- WHAT YOU HAVE TO DO
None of the images should appear in your copy. Transcribe the data in full.

━━ RECORDS FOR THIS TASK

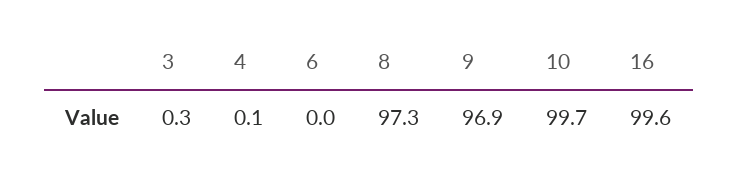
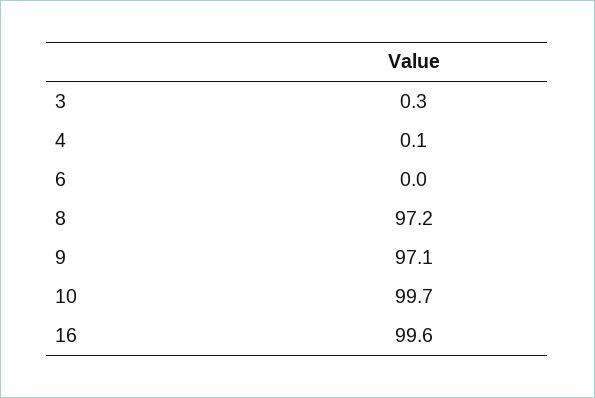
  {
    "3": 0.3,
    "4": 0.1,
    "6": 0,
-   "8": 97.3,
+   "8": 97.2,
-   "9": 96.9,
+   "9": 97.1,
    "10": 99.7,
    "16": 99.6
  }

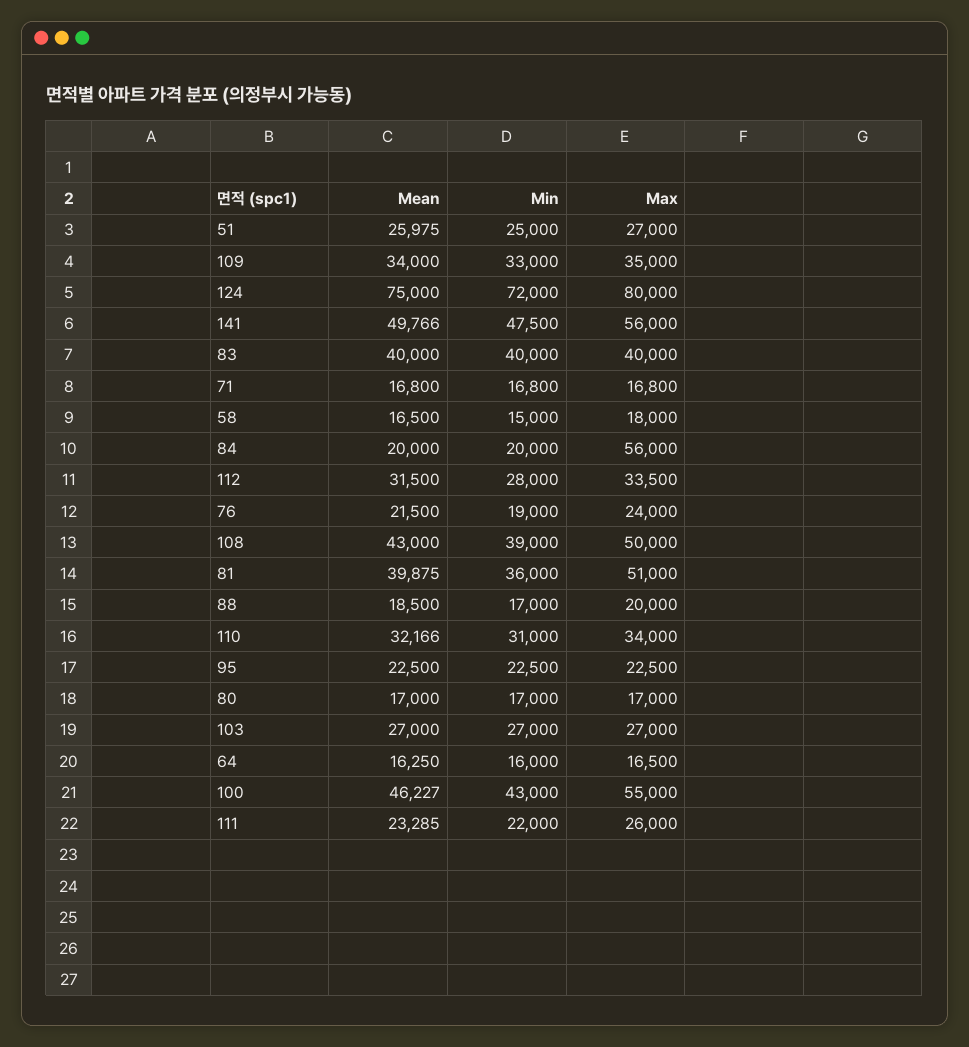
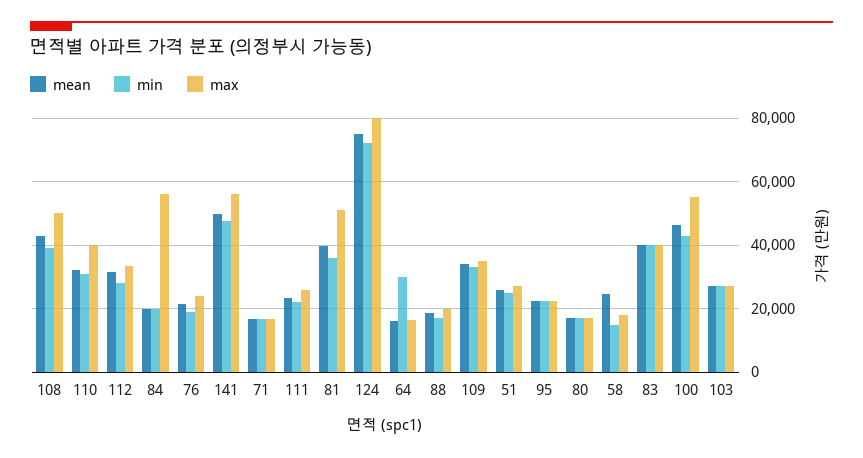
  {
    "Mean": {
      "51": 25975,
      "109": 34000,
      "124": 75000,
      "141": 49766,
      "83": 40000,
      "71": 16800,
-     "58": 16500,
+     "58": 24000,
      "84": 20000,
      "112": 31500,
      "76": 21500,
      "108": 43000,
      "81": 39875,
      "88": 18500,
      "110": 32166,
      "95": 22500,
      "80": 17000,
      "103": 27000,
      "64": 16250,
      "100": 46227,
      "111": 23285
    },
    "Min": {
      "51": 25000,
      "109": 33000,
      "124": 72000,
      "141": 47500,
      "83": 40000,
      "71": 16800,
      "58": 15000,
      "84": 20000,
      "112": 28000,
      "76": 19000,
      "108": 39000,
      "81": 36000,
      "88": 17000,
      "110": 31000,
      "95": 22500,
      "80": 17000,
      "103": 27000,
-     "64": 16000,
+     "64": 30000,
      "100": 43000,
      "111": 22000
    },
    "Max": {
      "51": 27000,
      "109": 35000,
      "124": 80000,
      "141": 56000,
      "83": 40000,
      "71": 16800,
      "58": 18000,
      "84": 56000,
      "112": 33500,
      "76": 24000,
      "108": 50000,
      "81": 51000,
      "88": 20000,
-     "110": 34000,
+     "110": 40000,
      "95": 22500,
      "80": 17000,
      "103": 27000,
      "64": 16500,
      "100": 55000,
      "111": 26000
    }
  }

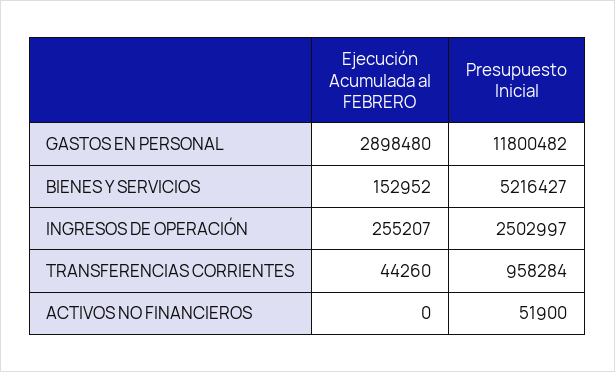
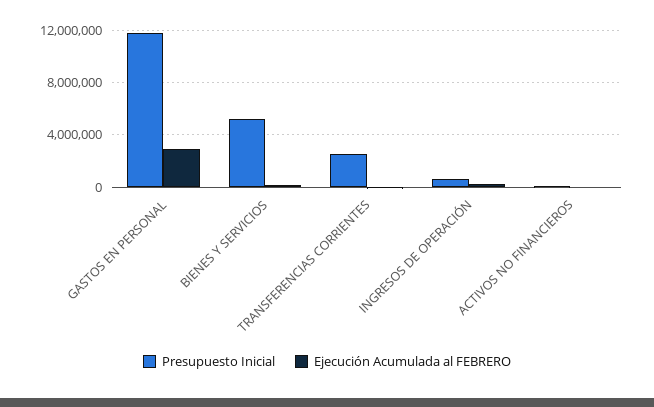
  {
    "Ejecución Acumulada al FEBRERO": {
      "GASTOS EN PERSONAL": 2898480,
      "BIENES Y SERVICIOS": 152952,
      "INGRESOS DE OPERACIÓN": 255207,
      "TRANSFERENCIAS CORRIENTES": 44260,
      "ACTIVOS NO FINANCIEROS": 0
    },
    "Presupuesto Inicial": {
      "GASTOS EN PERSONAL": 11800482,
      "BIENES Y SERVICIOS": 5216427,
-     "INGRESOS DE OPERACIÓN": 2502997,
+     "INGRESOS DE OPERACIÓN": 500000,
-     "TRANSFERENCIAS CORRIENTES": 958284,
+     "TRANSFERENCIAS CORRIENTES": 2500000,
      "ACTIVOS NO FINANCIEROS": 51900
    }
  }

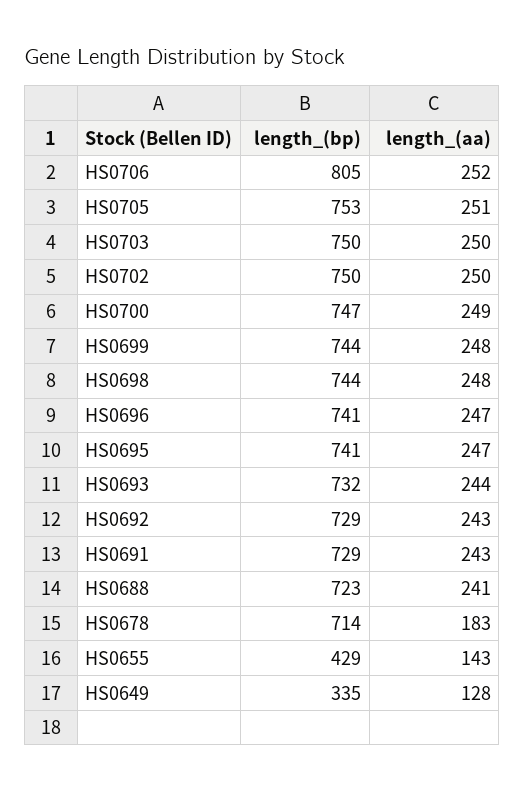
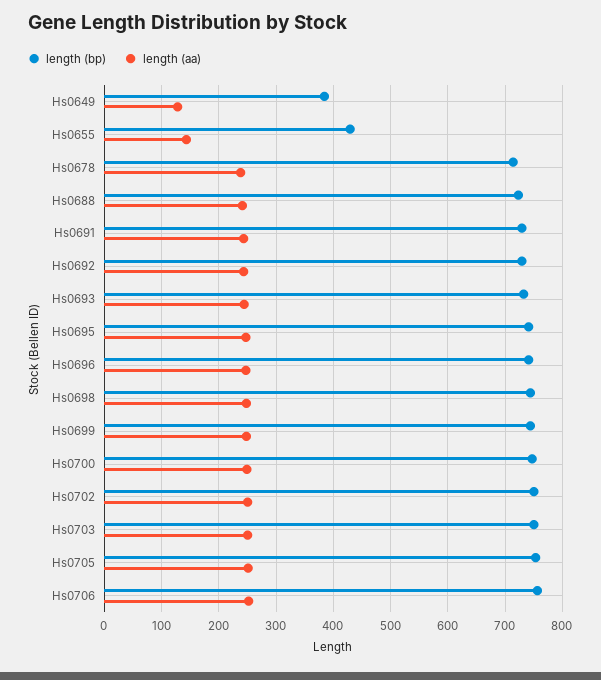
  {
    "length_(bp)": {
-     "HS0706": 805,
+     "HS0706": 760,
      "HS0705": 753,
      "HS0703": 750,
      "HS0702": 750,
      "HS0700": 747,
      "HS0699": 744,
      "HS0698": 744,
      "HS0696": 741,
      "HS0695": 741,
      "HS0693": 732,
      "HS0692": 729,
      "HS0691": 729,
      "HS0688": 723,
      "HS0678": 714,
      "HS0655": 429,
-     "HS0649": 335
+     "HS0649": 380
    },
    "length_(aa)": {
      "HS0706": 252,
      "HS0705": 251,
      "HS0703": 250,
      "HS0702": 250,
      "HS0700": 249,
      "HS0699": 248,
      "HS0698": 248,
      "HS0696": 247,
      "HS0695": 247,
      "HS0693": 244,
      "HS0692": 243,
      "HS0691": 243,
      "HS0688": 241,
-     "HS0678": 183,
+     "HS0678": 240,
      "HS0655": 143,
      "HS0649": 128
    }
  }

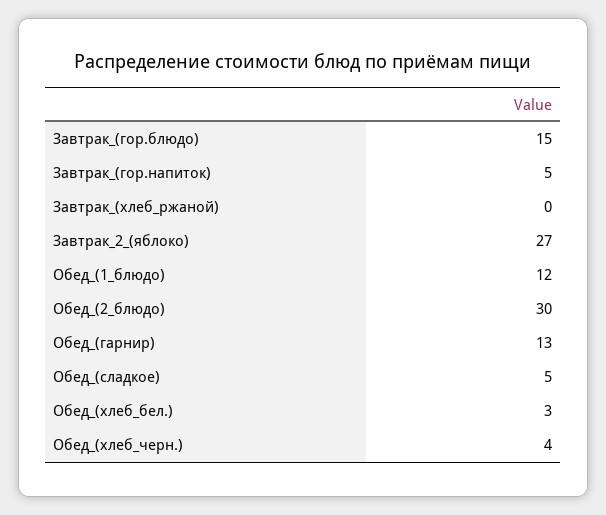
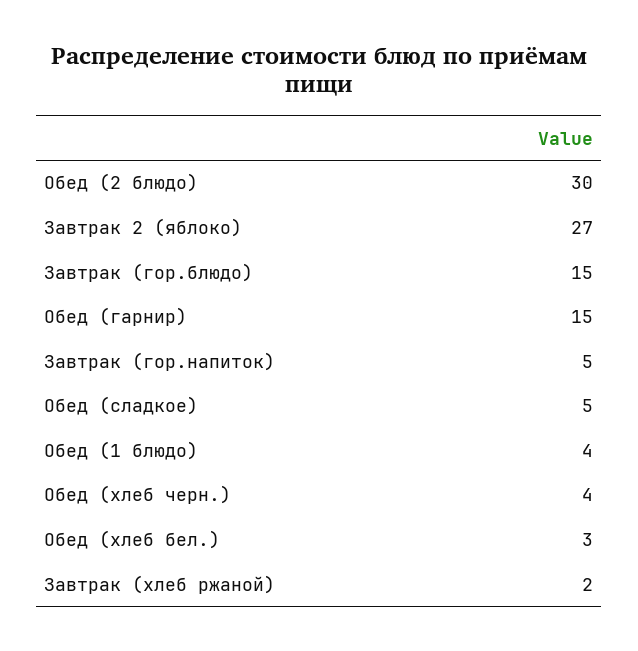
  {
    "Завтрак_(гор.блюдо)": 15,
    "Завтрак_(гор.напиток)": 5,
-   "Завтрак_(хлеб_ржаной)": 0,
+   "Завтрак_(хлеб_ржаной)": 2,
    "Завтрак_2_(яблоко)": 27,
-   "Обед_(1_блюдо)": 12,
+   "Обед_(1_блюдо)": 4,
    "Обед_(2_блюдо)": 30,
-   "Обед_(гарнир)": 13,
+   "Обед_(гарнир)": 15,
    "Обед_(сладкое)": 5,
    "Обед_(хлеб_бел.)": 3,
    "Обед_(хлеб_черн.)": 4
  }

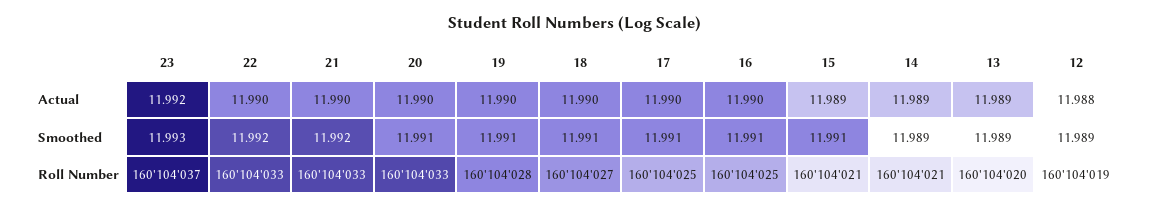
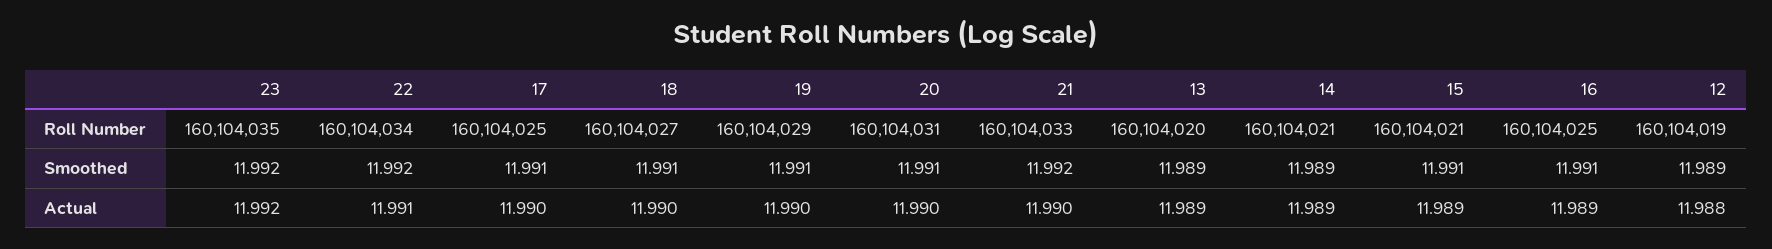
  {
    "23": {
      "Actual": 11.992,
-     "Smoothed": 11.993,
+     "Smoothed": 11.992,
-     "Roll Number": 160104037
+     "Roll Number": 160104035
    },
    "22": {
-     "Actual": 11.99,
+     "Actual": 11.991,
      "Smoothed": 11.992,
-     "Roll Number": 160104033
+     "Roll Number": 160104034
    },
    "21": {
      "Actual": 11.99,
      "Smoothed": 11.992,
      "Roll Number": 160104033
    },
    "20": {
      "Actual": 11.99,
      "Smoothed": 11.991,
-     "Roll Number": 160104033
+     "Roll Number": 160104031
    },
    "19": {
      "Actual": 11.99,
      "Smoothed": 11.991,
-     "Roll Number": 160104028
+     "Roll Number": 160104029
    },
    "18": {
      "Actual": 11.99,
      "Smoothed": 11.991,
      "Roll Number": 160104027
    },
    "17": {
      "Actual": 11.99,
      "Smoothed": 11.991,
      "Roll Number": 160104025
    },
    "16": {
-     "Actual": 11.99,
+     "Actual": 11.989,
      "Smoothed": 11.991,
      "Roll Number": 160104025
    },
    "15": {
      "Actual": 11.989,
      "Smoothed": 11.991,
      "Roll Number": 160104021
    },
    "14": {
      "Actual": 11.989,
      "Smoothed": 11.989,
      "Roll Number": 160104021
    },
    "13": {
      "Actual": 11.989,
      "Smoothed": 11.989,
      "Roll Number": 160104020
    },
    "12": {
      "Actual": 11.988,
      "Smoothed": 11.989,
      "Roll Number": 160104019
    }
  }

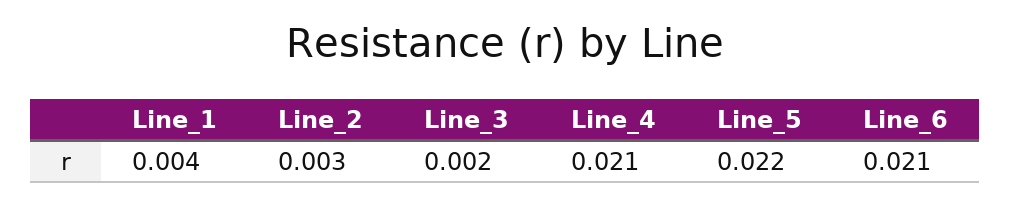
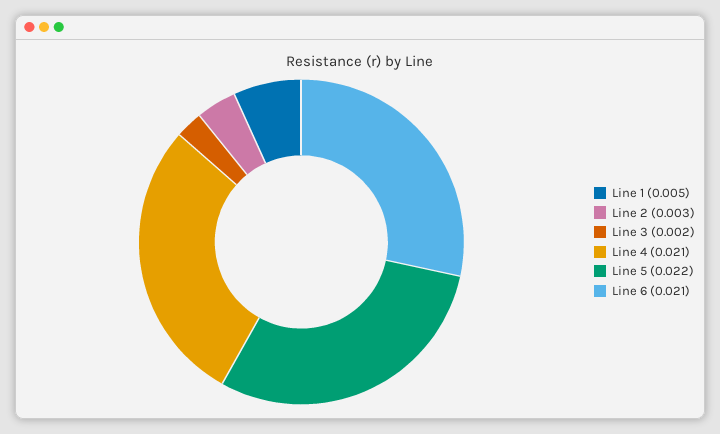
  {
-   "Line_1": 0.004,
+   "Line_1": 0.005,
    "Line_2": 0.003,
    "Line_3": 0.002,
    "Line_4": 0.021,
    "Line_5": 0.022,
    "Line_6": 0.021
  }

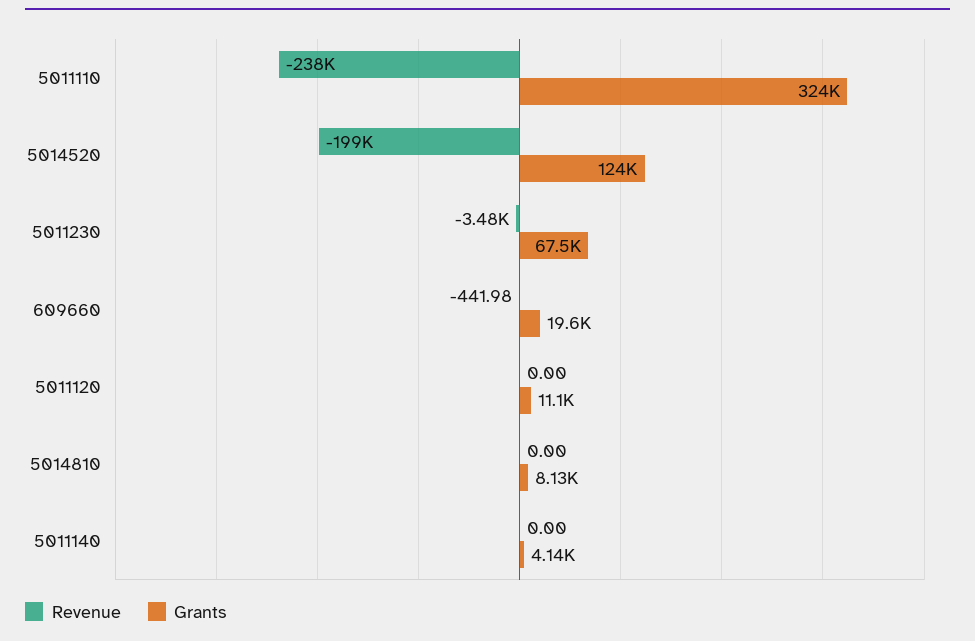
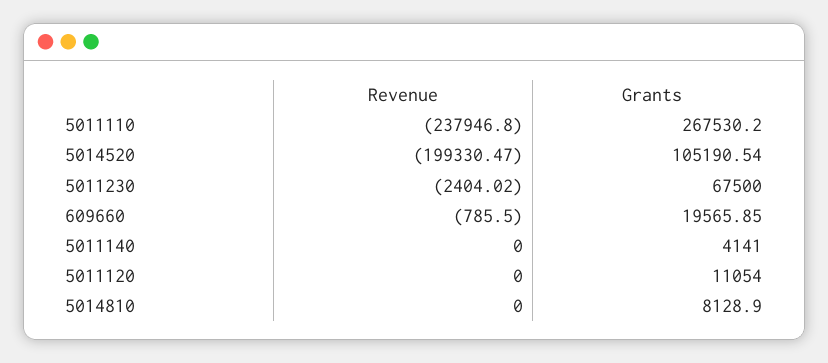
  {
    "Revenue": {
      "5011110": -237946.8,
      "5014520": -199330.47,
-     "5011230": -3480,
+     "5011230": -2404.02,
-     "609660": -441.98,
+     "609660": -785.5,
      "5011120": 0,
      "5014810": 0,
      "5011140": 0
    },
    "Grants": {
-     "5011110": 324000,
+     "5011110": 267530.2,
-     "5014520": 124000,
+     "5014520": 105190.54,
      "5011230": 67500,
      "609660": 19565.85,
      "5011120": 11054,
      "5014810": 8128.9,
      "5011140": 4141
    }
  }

━━━━

- ANSWER BELOW
  {
    "3": 0.3,
    "4": 0.1,
    "6": 0,
-   "8": 97.3,
+   "8": 97.2,
-   "9": 96.9,
+   "9": 97.1,
    "10": 99.7,
    "16": 99.6
  }

  {
    "Mean": {
      "51": 25975,
      "109": 34000,
      "124": 75000,
      "141": 49766,
      "83": 40000,
      "71": 16800,
-     "58": 16500,
+     "58": 24000,
      "84": 20000,
      "112": 31500,
      "76": 21500,
      "108": 43000,
      "81": 39875,
      "88": 18500,
      "110": 32166,
      "95": 22500,
      "80": 17000,
      "103": 27000,
      "64": 16250,
      "100": 46227,
      "111": 23285
    },
    "Min": {
      "51": 25000,
      "109": 33000,
      "124": 72000,
      "141": 47500,
      "83": 40000,
      "71": 16800,
      "58": 15000,
      "84": 20000,
      "112": 28000,
      "76": 19000,
      "108": 39000,
      "81": 36000,
      "88": 17000,
      "110": 31000,
      "95": 22500,
      "80": 17000,
      "103": 27000,
-     "64": 16000,
+     "64": 30000,
      "100": 43000,
      "111": 22000
    },
    "Max": {
      "51": 27000,
      "109": 35000,
      "124": 80000,
      "141": 56000,
      "83": 40000,
      "71": 16800,
      "58": 18000,
      "84": 56000,
      "112": 33500,
      "76": 24000,
      "108": 50000,
      "81": 51000,
      "88": 20000,
-     "110": 34000,
+     "110": 40000,
      "95": 22500,
      "80": 17000,
      "103": 27000,
      "64": 16500,
      "100": 55000,
      "111": 26000
    }
  }

  {
    "Ejecución Acumulada al FEBRERO": {
      "GASTOS EN PERSONAL": 2898480,
      "BIENES Y SERVICIOS": 152952,
      "INGRESOS DE OPERACIÓN": 255207,
      "TRANSFERENCIAS CORRIENTES": 44260,
      "ACTIVOS NO FINANCIEROS": 0
    },
    "Presupuesto Inicial": {
      "GASTOS EN PERSONAL": 11800482,
      "BIENES Y SERVICIOS": 5216427,
-     "INGRESOS DE OPERACIÓN": 2502997,
+     "INGRESOS DE OPERACIÓN": 500000,
-     "TRANSFERENCIAS CORRIENTES": 958284,
+     "TRANSFERENCIAS CORRIENTES": 2500000,
      "ACTIVOS NO FINANCIEROS": 51900
    }
  }

  {
    "length_(bp)": {
-     "HS0706": 805,
+     "HS0706": 760,
      "HS0705": 753,
      "HS0703": 750,
      "HS0702": 750,
      "HS0700": 747,
      "HS0699": 744,
      "HS0698": 744,
      "HS0696": 741,
      "HS0695": 741,
      "HS0693": 732,
      "HS0692": 729,
      "HS0691": 729,
      "HS0688": 723,
      "HS0678": 714,
      "HS0655": 429,
-     "HS0649": 335
+     "HS0649": 380
    },
    "length_(aa)": {
      "HS0706": 252,
      "HS0705": 251,
      "HS0703": 250,
      "HS0702": 250,
      "HS0700": 249,
      "HS0699": 248,
      "HS0698": 248,
      "HS0696": 247,
      "HS0695": 247,
      "HS0693": 244,
      "HS0692": 243,
      "HS0691": 243,
      "HS0688": 241,
-     "HS0678": 183,
+     "HS0678": 240,
      "HS0655": 143,
      "HS0649": 128
    }
  }

  {
    "Завтрак_(гор.блюдо)": 15,
    "Завтрак_(гор.напиток)": 5,
-   "Завтрак_(хлеб_ржаной)": 0,
+   "Завтрак_(хлеб_ржаной)": 2,
    "Завтрак_2_(яблоко)": 27,
-   "Обед_(1_блюдо)": 12,
+   "Обед_(1_блюдо)": 4,
    "Обед_(2_блюдо)": 30,
-   "Обед_(гарнир)": 13,
+   "Обед_(гарнир)": 15,
    "Обед_(сладкое)": 5,
    "Обед_(хлеб_бел.)": 3,
    "Обед_(хлеб_черн.)": 4
  }

  {
    "23": {
      "Actual": 11.992,
-     "Smoothed": 11.993,
+     "Smoothed": 11.992,
-     "Roll Number": 160104037
+     "Roll Number": 160104035
    },
    "22": {
-     "Actual": 11.99,
+     "Actual": 11.991,
      "Smoothed": 11.992,
-     "Roll Number": 160104033
+     "Roll Number": 160104034
    },
    "21": {
      "Actual": 11.99,
      "Smoothed": 11.992,
      "Roll Number": 160104033
    },
    "20": {
      "Actual": 11.99,
      "Smoothed": 11.991,
-     "Roll Number": 160104033
+     "Roll Number": 160104031
    },
    "19": {
      "Actual": 11.99,
      "Smoothed": 11.991,
-     "Roll Number": 160104028
+     "Roll Number": 160104029
    },
    "18": {
      "Actual": 11.99,
      "Smoothed": 11.991,
      "Roll Number": 160104027
    },
    "17": {
      "Actual": 11.99,
      "Smoothed": 11.991,
      "Roll Number": 160104025
    },
    "16": {
-     "Actual": 11.99,
+     "Actual": 11.989,
      "Smoothed": 11.991,
      "Roll Number": 160104025
    },
    "15": {
      "Actual": 11.989,
      "Smoothed": 11.991,
      "Roll Number": 160104021
    },
    "14": {
      "Actual": 11.989,
      "Smoothed": 11.989,
      "Roll Number": 160104021
    },
    "13": {
      "Actual": 11.989,
      "Smoothed": 11.989,
      "Roll Number": 160104020
    },
    "12": {
      "Actual": 11.988,
      "Smoothed": 11.989,
      "Roll Number": 160104019
    }
  }

  {
-   "Line_1": 0.004,
+   "Line_1": 0.005,
    "Line_2": 0.003,
    "Line_3": 0.002,
    "Line_4": 0.021,
    "Line_5": 0.022,
    "Line_6": 0.021
  }

  {
    "Revenue": {
      "5011110": -237946.8,
      "5014520": -199330.47,
-     "5011230": -3480,
+     "5011230": -2404.02,
-     "609660": -441.98,
+     "609660": -785.5,
      "5011120": 0,
      "5014810": 0,
      "5011140": 0
    },
    "Grants": {
-     "5011110": 324000,
+     "5011110": 267530.2,
-     "5014520": 124000,
+     "5014520": 105190.54,
      "5011230": 67500,
      "609660": 19565.85,
      "5011120": 11054,
      "5014810": 8128.9,
      "5011140": 4141
    }
  }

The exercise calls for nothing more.